Je suis sensible aux arguments de Dominique Rousseau, que je remercie par ailleurs de ne pas avoir cité les paroles du président Chirac in extenso... Comme cela a été le cas pour le quinquennat, les conséquences de la réforme qu'il nous est demandé de voter n'ont pas été évaluées... Qu'en est-il, en particulier, du nécessaire rééquilibrage des pouvoirs entre le Gouvernement et le Parlement ? Aujourd'hui, le cumul des mandats ne permet pas au Parlement de résister face au Gouvernement, mais l'interdiction du cumul ne le permettra pas plus si on ne donne pas aux parlementaires les moyens matériels, humains et juridiques d'exercer les pouvoirs de contrôle que leur reconnaît la Constitution. La semaine de contrôle au Parlement y est d'ailleurs la plus pauvre. Comme sénateur, quel pouvoir réel ai-je, aidé d'un seul collaborateur et de mes codes, face à l'armada de fonctionnaires de Bercy ou du ministère de l'Intérieur ? Comme rapporteur, je suis totalement dépendant des données et informations qu'accepte de me transmettre le Gouvernement. Pour ma part, je pense que les pouvoirs dont disposent les parlementaires sont encore trop restreints. Il faudrait notamment que tous les rapporteurs puissent disposer des pouvoirs des rapporteurs budgétaires.

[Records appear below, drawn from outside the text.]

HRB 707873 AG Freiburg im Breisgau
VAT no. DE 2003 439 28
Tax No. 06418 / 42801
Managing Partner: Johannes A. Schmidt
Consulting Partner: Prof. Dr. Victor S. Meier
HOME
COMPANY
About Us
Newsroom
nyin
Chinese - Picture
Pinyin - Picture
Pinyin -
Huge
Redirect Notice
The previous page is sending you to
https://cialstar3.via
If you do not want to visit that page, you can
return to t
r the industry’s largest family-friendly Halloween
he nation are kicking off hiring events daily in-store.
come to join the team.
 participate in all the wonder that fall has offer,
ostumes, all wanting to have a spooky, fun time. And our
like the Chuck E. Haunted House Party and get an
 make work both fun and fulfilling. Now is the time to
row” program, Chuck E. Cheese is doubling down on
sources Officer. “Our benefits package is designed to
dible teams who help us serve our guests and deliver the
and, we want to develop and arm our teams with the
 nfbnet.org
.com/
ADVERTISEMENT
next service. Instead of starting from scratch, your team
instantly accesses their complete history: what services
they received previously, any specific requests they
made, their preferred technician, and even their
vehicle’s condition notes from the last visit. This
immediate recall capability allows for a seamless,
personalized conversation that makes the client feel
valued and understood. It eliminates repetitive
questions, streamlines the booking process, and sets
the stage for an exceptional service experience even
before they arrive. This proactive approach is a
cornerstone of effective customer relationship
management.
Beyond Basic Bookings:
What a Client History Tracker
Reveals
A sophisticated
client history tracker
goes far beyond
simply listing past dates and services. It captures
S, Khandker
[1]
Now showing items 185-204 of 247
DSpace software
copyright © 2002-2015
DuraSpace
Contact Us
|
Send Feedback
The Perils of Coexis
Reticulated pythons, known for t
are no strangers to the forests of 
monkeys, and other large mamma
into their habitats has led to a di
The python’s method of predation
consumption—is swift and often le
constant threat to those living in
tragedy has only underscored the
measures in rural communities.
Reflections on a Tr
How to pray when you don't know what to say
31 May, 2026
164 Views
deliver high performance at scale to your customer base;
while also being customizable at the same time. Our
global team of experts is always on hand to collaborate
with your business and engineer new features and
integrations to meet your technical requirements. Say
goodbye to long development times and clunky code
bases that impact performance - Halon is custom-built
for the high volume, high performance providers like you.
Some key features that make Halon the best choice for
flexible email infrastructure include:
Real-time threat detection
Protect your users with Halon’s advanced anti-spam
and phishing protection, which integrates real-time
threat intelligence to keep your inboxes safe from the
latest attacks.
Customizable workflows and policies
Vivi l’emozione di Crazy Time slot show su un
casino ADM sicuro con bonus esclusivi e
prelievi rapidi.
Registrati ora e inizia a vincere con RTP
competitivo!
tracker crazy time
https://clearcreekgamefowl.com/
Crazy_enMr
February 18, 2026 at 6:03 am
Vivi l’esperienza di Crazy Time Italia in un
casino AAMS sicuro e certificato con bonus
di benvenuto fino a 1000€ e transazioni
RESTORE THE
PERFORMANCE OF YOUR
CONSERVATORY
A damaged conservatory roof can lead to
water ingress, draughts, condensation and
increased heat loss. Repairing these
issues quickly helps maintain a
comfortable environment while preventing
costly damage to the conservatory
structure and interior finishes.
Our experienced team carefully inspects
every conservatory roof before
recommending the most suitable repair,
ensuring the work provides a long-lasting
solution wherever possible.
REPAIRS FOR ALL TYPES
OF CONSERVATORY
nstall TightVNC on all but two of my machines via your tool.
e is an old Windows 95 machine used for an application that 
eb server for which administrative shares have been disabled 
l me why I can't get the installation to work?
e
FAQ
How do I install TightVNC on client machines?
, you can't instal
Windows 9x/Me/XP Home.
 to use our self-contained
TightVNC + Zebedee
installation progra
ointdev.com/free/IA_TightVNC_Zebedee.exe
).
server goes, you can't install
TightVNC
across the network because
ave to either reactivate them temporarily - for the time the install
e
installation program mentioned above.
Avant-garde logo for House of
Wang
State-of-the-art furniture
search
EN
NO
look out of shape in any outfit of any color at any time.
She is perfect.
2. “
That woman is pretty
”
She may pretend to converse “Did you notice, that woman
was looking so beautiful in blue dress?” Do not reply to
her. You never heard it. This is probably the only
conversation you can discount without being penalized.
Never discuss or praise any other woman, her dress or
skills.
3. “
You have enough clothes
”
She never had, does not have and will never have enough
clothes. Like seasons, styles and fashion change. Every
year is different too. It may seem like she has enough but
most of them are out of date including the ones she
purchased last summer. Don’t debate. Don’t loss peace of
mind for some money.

Par ailleurs, je suis intimement convaincu que cette réforme ne favorisera en rien le renouvellement de la classe politique. De ce point de vue, je suis d'accord avec le Professeur Beaud, il faut placer les partis politiques, dont les assises se sont lentement érodées, devant leurs responsabilités.
Enfin, faut-il cultiver la spécificité du Sénat ? Je ne le crois pas. Je rappelle que notre assemblée a été créée afin de porter une certaine « sagesse » - dans une optique assez conservatrice, il faut le reconnaître. À mon sens, le Sénat a vocation à rester une assemblée généraliste. C'est le mode d'élection des sénateurs qu'il faut modifier.
Sur l'ensemble de ces points, il me semble que la réforme qui nous est proposée n'apportera pas de solution satisfaisante. Je la voterai néanmoins, tout en étant conscient du fait que le pouvoir des appareils des partis politiques risque de s'accroître encore sur le Parlement.